To keep the questionnaire a reasonable length, we did not ask respondents why they chose the different treatments. The next study will assess if choices are based on such items as department policy, cost considerations, perceived lack of evidence or insufficient knowledge on the part of the anesthesiologist, individual patient's condition, or nursing determination.
PONV treatment research requires more precise PONV assessment
The lack of consistent assessment of PONV is an issue because studies often define endpoints differently. Nausea sometimes is defined by patient self-report, and other times as an observer asking the patient a yes/no answer. Some institutions define PONV as when actual treatment of PONV occurs, which is easily quantified, but is confounded because patients' perceptions of nausea severe enough to require intervention varies among patients, and nurses have different thresholds for initiating treatment . Often nausea and vomiting are not distinguished and the symptoms of PONV are combined into a single PONV endpoint . The challenge of multiple end-points and heterogeneity of definitions need to be addressed before aiming to establish the optimal management of PONV once it occurs in the PACU. The entire observation period should cover 24 hrs . Treatment responses we obtained might have varied between a patient developing nausea alone or having vomiting.
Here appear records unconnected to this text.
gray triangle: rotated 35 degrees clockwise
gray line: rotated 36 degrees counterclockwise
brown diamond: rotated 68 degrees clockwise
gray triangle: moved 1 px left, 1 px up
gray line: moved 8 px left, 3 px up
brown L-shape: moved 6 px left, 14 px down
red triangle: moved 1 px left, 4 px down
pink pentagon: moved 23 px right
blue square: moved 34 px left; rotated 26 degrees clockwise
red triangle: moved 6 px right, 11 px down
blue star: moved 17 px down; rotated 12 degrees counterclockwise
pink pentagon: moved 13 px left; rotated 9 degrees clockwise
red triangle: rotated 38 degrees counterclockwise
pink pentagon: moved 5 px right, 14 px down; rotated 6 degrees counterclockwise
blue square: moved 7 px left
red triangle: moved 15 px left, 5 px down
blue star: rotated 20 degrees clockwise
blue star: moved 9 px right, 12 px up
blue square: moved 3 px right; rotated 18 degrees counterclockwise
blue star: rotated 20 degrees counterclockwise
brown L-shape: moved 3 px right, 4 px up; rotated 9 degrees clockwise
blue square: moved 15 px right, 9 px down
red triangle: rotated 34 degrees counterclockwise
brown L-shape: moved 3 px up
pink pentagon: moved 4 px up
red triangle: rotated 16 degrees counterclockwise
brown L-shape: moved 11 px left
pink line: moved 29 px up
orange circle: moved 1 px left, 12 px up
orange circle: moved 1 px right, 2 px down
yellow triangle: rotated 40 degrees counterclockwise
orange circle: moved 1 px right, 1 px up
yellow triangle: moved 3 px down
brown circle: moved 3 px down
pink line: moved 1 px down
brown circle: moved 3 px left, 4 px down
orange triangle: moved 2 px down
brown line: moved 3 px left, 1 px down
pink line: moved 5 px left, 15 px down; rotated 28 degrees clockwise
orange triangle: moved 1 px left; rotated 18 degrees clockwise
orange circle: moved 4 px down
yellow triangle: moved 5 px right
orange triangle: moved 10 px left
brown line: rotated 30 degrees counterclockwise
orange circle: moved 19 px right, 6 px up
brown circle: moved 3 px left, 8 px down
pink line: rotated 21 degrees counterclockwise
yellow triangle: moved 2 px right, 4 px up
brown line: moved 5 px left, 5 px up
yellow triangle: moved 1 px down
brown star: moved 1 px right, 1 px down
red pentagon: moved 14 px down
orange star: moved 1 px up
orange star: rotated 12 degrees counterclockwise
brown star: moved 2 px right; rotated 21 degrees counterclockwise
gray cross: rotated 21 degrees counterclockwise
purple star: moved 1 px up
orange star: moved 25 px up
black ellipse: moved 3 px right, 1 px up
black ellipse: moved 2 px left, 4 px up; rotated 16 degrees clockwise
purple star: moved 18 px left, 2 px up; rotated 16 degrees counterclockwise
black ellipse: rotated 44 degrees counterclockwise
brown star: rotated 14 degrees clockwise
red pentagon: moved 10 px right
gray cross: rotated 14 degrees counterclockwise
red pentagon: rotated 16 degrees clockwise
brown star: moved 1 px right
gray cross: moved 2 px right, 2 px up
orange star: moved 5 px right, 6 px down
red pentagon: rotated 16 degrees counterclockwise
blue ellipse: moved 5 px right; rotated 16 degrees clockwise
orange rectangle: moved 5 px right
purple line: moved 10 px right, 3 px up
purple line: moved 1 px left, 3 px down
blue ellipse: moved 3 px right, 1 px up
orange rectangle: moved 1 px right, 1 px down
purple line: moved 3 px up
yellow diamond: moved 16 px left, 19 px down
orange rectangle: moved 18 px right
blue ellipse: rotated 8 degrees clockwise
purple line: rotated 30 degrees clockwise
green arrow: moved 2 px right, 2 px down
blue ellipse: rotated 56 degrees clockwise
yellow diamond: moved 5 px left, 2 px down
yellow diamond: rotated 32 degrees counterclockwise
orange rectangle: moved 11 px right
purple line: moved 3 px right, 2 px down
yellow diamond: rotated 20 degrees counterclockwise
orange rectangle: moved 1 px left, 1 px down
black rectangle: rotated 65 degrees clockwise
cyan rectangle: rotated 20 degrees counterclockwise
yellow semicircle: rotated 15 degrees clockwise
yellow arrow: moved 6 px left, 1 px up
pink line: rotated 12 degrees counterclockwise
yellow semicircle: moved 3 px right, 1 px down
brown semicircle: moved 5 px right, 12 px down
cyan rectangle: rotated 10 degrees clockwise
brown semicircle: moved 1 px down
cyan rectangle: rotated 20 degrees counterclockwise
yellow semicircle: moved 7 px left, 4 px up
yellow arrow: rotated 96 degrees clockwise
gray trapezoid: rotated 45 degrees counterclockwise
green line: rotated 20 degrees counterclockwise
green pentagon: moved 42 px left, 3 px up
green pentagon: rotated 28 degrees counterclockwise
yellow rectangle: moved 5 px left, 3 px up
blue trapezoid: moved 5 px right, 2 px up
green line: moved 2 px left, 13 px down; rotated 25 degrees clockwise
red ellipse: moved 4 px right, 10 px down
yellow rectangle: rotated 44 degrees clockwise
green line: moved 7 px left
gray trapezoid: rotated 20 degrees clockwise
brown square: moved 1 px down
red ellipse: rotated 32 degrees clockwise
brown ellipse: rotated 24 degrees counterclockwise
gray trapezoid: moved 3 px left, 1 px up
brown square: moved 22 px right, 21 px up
To control for the potential impact of biases from differing case-mix, we employed a postal questionnaire vignette methodology. The limitations of this method include that the subject sample depended on anesthesiologists' willingness to participate . While not significantly different from other national surveys of professional organizations, the response rate of 38 % is low and non-response bias may exist. This bias reflects the fraction of eligible subjects that do not respond and the difference in their answers compared to responders. Since it is unknown whether the physicians answering the questionnaire were systematically different from non-responders, there is no absolutely acceptable level of response.
The study had relatively small sample size. Determination of adequate sample size may be difficult and depends on the desired precision of the results. A larger number of respondents is always possible (to enable subgroup analyses about differences among practice types, academic vs. private practice, for example) but we obtained a reasonable sampling of current practice patterns to help design larger studies of PONV treatment.
Also, our result that a 5-HT3 antagonist is the most commonly prescribed for PONV treatment may not be applicable in other countries.
Although vignettes are suitable for comparative analyses because they control for case-mix, further studies are needed to confirm that the results from vignette-based questionnaires are in fact a valid measure of the real-life clinical care provided by anesthesiologists. The open-ended comments section in our questionnaire did not uncover any problems with anesthesiologists stating they didn't understand the questionnaire, or that key elements were missing. Since our vignettes were hypothetical, the answers provided by the anesthesiologists may not be what they actually use.